Personal information
- Nationality: Dutch
- Born: 1 May 1914 Amsterdam, Netherlands
- Died: 1 February 2010 (aged 95) Castricum, Netherlands
- Children: 6

Sport
- Sport: Athletics
- Event: javelin
- Club: AV '23 Amsterdam

= Jaap van der Poll =

Dutch javelin thrower

Johan Frederik van der Poll (1 May 1914 - 1 February 2010) was a Dutch javelin thrower who competed at the 1936 Summer Olympics.

== Biography ==
Van der Poll finished third behind Lennart Atterwall in the javelin throw event at the British 1935 AAA Championships and won the British AAA Championships title in the javelin throw event at the 1936 AAA Championships.

At the 1936 Olympic Games in Berlin, he threw in the first round, but had to withdraw due to kidney stones.
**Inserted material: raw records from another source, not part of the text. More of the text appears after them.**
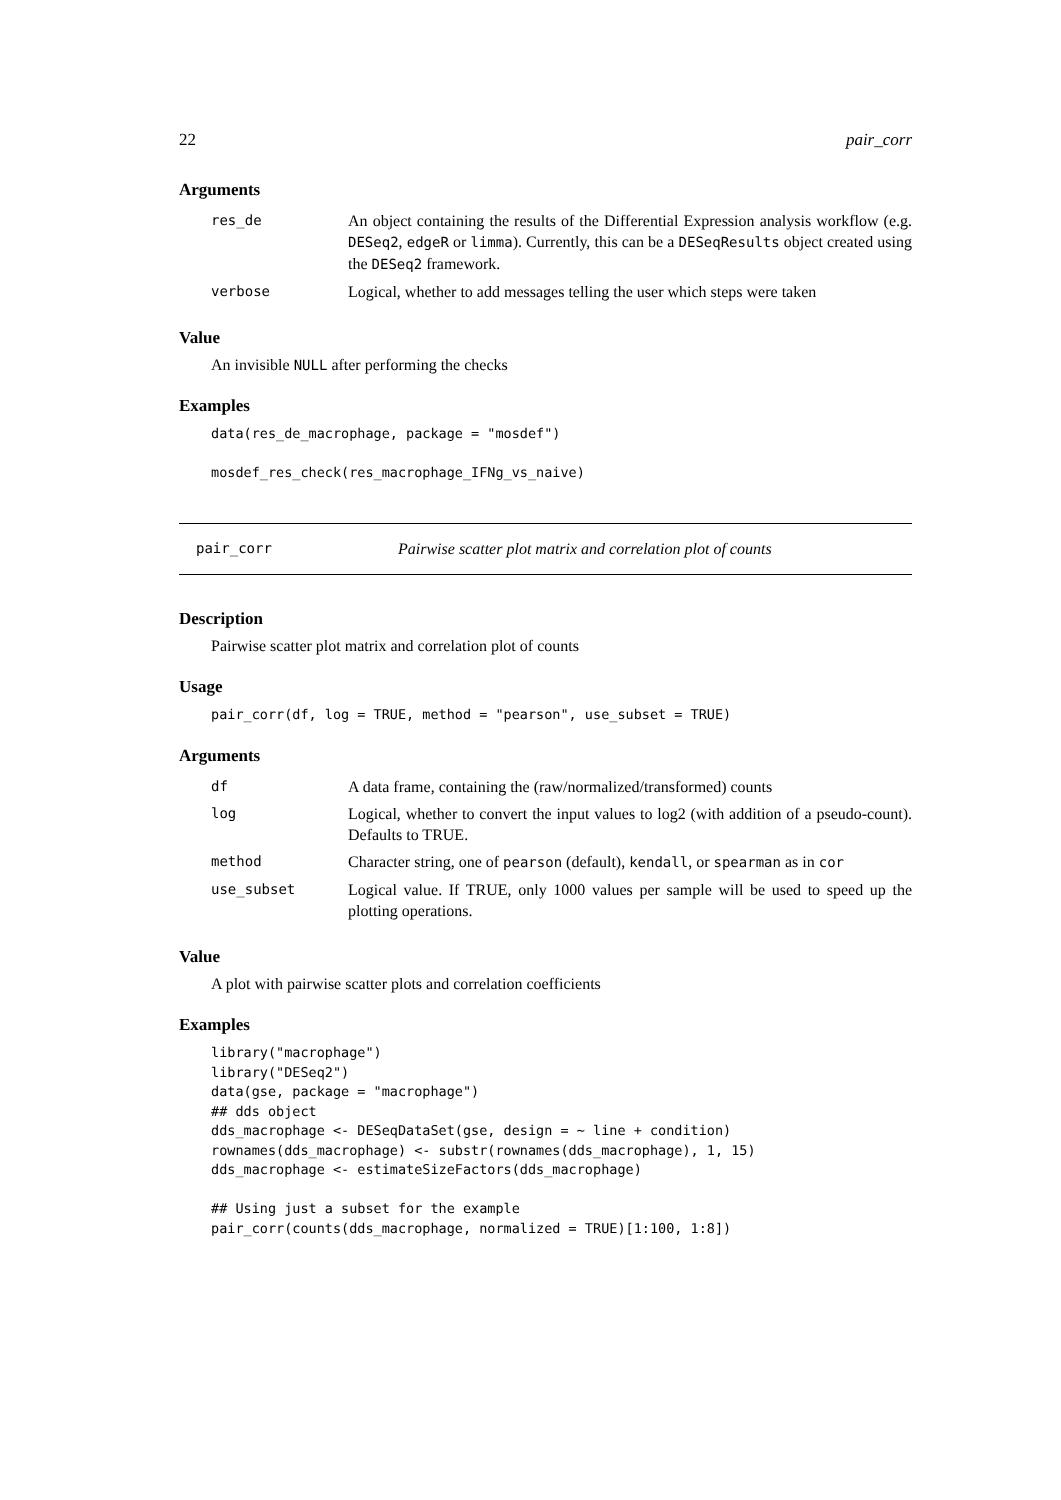22 pair_corr
Arguments
| res_de | An object containing the results of the Differential Expression analysis workflow (e.g. DESeq2 , edgeR or limma ). Currently, this can be a DESeqResults object created using the DESeq2 framework. |
| verbose | Logical, whether to add messages telling the user which steps were taken |
Value
An invisible NULL after performing the checks
Examples
data(res_de_macrophage, package = "mosdef")

mosdef_res_check(res_macrophage_IFNg_vs_naive)
pair_corr Pairwise scatter plot matrix and correlation plot of counts
Description
Pairwise scatter plot matrix and correlation plot of counts
Usage
pair_corr(df, log = TRUE, method = "pearson", use_subset = TRUE)
Arguments
| df | A data frame, containing the (raw/normalized/transformed) counts |
| log | Logical, whether to convert the input values to log2 (with addition of a pseudo-count). Defaults to TRUE. |
| method | Character string, one of pearson (default), kendall , or spearman as in cor |
| use_subset | Logical value. If TRUE, only 1000 values per sample will be used to speed up the plotting operations. |
Value
A plot with pairwise scatter plots and correlation coefficients
Examples
library("macrophage")
library("DESeq2")
data(gse, package = "macrophage")
## dds object
dds_macrophage <- DESeqDataSet(gse, design = ~ line + condition)
rownames(dds_macrophage) <- substr(rownames(dds_macrophage), 1, 15)
dds_macrophage <- estimateSizeFactors(dds_macrophage)

## Using just a subset for the example
pair_corr(counts(dds_macrophage, normalized = TRUE)[1:100, 1:8])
He commented on his Olympic appearance saying "I felt flattered that I was allowed into the Olympic Games. I was in my eyes only just started with that sport. My friends also said: Go! I made a sporting choice. When I returned I was again welcome to my Jewish friends. That was a comfort to me".

After the Games, Van der Poll left to work in the Dutch West Indies and was later held as a Prisoner of War in Japan. He died on 1 February 2010.